Anything from design of huge refineries to wristwatch design can be outsourced. This is probably the next matured outsourcing process after the software development outsourcing. There are two types of business houses in this arena. The first is the captive design houses, which are design houses setup for the exclusive work of one client. There are different cases such as the parent company themselves setup the design center at a different (economically competitive) country or partner with another company at the outsourcing location or completely depend on the partners resources (with appropriate contractual obligations). Popularly such facilities are called Offshore Development Center (ODC). The second types of design firms are open in nature. That’s they win contracts for design from customers in an open market, just like any other services for sale.

A typical specialty of engineering design outsourcing includes Structural design (buildings, factories, bridges, etc.), Hardware design (consumer electronics, home appliances, toys, industrial instruments, etc.), Product design ( medical devices, white goods, automobiles, etc.), Architectural design, Mechanical engineering (Gas turbines, aircraft engines, automobile parts, etc.)

This is often touted as the most promising yet contentious area of outsourcing. The services that can be outsourced in Medicare could be anything from the trivial keying in of the physicians transcript (in audio) of the treatment records into a structured documents to physically sending the patients to another country for treatment. Other services include using the service of radiologists at a remote but competitive country to interpret scan images such as CT or MRI.

A recent example of Medicare outsourcing is that of United Kingdom’s decision to send blood and urine samples from National Health Service (NHS) patients to India for pathology tests to cut cost. The non-emergency requirements (where the results are required not within 48 hours) of pathology tests are conducted at the clinical lab setup at Mumbai, India. The blood and urine samples are flown to Mumbai. The 24-hour lab conducts the test and the results are uploaded into the special network linked to the NHS. The NHS hospitals in the UK get the reports in 24 hours.

Another larger area of outsourcing in biological area is bioinformatics and biotechnology. Here again the outsourcing ranges from data analysis to basic research.

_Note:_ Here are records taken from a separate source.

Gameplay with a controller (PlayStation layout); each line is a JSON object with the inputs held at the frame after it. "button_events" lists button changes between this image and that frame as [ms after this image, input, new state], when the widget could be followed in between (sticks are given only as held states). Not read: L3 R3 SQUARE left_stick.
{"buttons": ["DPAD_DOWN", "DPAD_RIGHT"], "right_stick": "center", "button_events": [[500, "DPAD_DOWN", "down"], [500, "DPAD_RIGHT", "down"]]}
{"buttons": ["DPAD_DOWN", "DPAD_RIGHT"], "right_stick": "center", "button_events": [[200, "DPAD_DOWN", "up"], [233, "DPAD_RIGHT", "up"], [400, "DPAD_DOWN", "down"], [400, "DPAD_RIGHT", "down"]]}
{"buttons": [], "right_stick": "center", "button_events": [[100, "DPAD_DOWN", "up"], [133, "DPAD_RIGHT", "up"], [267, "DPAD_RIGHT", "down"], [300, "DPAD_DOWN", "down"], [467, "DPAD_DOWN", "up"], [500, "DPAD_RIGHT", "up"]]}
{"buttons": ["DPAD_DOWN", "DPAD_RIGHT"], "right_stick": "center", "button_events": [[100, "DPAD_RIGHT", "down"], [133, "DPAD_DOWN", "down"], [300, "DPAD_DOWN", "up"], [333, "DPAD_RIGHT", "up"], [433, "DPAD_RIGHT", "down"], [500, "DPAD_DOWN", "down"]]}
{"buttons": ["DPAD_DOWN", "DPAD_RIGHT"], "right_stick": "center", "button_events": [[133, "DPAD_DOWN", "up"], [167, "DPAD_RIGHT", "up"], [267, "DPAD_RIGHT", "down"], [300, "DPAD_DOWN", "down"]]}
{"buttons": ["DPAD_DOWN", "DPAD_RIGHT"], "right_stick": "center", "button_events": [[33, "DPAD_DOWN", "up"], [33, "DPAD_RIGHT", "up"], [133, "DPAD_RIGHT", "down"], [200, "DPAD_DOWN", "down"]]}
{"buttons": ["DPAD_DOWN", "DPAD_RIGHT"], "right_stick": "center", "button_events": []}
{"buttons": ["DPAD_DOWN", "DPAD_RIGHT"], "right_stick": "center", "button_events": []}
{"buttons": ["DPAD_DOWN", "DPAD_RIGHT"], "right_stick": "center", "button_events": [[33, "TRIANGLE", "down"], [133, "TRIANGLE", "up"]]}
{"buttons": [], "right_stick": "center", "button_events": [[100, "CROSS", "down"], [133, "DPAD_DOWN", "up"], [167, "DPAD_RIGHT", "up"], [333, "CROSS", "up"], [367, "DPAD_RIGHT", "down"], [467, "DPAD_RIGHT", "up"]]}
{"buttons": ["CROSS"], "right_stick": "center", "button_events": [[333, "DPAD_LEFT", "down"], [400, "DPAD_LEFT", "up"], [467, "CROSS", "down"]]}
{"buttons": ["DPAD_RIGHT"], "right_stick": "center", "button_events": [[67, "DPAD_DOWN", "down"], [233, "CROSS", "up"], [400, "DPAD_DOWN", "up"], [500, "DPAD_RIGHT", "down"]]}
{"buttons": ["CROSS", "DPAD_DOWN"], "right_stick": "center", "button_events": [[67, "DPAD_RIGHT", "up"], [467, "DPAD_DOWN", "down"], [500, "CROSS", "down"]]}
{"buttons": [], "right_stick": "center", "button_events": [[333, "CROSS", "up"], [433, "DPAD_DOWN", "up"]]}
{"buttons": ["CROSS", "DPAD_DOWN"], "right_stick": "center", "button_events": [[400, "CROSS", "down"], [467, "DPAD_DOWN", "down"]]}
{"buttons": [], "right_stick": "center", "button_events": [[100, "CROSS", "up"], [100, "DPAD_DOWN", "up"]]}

Works outsourced in this field range from those in the techno-legal (such as drafting patent claims) to the keying in of legal transcripts (from audio) to structured legal documents. Patent application preparation is a painstakingly labor intensive process (searching patents all over the world) that demands special knowledge in the subject under patenting and the legal requirements. Nevertheless this is a multibillion dollar business and hence its place in the outsourcing arena.

This is where the creative business finds its overseas partners at a competitive country. Anything from apparel design to cartoon animation in the creative business is outsourced. For example, creative houses are setup at competitive locations to get the animation of movies done. Another example is DTP work. The text transcript of a book can be sent to another country, where designing takes place (typeset, artwork, illustrations, cover design etc). This can then be directly sent to press.

This is likely the most talked about subject in the outsourcing field. Due to the nature of programming, the outsourcing of software development has evolved more rapidly than other areas of job outsourcing.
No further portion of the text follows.